Podstawowe informacje:
Urodzona: ok. 03.2019 r.
Zdrowie: odrobaczona, zaszczepiona, zachipowana, wykastrowana,testy FIV/FeLV ujemne
Stosunek do ludzi: ostrożna, jednak po chwili głaskania przekonuje się do człowieka
Stosunek do dzieci: nie miała kontaktu
Psy: nie miała kontaktu
Koty: pozytywny
Inne: ——
Vanilla o sobie
3 października 2019 r.
Mam na imię Vanilla i jestem uroczą 6-miesięczną kotką. Pierwszych tygodni swojego życia nie pamiętam ale moje losy potoczyły się tak, że zamieszkałam razem z innymi bezdomnymi kotami w poznańskiej kociarni.
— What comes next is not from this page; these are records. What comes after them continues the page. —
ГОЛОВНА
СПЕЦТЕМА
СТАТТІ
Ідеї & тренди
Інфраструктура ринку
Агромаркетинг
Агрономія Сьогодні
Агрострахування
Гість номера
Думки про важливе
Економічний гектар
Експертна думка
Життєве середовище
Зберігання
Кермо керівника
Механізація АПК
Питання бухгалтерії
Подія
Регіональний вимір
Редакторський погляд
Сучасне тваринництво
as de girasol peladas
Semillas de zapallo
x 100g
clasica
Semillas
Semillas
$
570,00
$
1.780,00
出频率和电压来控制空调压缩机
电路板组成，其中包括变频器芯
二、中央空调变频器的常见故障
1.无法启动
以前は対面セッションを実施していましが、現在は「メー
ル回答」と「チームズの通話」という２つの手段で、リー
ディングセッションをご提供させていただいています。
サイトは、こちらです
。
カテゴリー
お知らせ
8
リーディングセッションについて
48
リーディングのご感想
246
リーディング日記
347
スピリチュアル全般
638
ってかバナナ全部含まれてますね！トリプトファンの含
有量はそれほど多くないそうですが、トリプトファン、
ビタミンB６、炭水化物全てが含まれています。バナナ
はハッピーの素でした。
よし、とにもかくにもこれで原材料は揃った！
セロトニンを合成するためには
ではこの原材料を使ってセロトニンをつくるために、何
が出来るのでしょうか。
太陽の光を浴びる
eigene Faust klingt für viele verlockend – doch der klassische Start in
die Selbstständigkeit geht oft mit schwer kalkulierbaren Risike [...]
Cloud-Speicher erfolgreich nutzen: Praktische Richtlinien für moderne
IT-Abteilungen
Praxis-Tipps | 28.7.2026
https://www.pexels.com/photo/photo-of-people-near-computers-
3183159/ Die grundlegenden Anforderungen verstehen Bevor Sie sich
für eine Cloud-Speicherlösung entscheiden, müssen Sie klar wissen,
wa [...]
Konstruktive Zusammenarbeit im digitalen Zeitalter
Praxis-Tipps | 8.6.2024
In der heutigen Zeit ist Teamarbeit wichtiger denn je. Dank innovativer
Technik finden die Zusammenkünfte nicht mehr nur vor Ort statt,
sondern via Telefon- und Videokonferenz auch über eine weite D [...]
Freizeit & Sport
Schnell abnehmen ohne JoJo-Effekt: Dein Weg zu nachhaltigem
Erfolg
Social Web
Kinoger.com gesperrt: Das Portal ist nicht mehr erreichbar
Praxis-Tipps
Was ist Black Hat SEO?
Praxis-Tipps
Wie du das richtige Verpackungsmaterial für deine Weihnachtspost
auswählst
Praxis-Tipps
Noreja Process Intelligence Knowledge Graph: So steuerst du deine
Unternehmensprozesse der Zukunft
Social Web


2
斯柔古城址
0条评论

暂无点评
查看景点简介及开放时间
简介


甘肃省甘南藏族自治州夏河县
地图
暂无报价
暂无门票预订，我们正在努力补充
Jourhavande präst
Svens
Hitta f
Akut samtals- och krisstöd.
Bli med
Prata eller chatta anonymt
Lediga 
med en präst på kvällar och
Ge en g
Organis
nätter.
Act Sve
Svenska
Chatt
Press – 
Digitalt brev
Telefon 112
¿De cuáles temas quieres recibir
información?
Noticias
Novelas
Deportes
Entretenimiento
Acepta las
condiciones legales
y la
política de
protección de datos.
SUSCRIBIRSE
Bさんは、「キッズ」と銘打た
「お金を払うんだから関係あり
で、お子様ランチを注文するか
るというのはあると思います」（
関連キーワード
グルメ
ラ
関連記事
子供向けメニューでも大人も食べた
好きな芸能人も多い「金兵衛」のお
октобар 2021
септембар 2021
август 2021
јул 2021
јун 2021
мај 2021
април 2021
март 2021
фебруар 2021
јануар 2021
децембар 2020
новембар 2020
Jestem z natury nieśmiała i nie czuję się tu zbyt pewnie… Ciocie i wujkowie, którzy się mną opiekują próbują mnie głaskać i się ze mną bawić. Z jednej strony chciałabym odpowiedzieć na pieszczoty i włączyć się do zabawy ale coś mnie przed tym powstrzymuje… Najlepiej się czuję leżąc w kąciku na swojej poduszeczce.
Moim największym marzeniem jest znaleźć spokojny dom i osobistego człowieka, który by cierpliwie pomagał mi przezwyciężać moją nieśmiałość. Jestem przekonana, że jeśli podaruje mi trochę czasu i miłości ośmielę się do świata i będę jego wesołą towarzyszką. Najchętniej zamieszkałabym z kimś z Poznania lub okolic.
Poza tym, że jestem trochę wystraszona jestem okazem zdrowia. Zostałam też odrobaczona, zaszczepiona i zachipowana.
Poznaj historię Vanilli:
4 października 2019 r.
Vanilla, to siostra naszej Choco. W przeciwieństwie do siostrzyczki, Vanilla jest kotką z natury nieśmiałą dlatego bardzo prosimy o dom tymczasowy dla naszej Vanillki, w którym będzie mogła poczuć się bezpiecznie i ze spokojem otworzyć.
20 marca 2020 r.
Vanilla czekała na adopcję ponad pół roku i nareszcie nadszedł ten dzień. Vanilla pojechała do domu stałego! Trzymamy kciuki, żeby kotka szybko się w nim odnalazła.
Pozdrowienia z domu stałego:
14 maja 2020 r.
Drodzy, przesyłam wam uściski, a wiecie skąd? Otóż są to pozdrowienia z domu stałego! Tak, moje największe marzenie się ziściło. Znalazłam w końcu wspaniały dom, który daje mi czas, który zachwyca się moim pięknem oraz delikatnym krokiem i który rozumie, że miłość to też czas. I powiem wam, że nie jestem obojętna na to uczucie i już zaczynam ocierać się o nogi moich opiekunów. Wiecie co jeszcze? Oprócz ludzi, zyskałam tutaj też kociego brata Marcepana i piękny balkon, na który pomalutku już wychodzę wypoczywać i oglądać świat.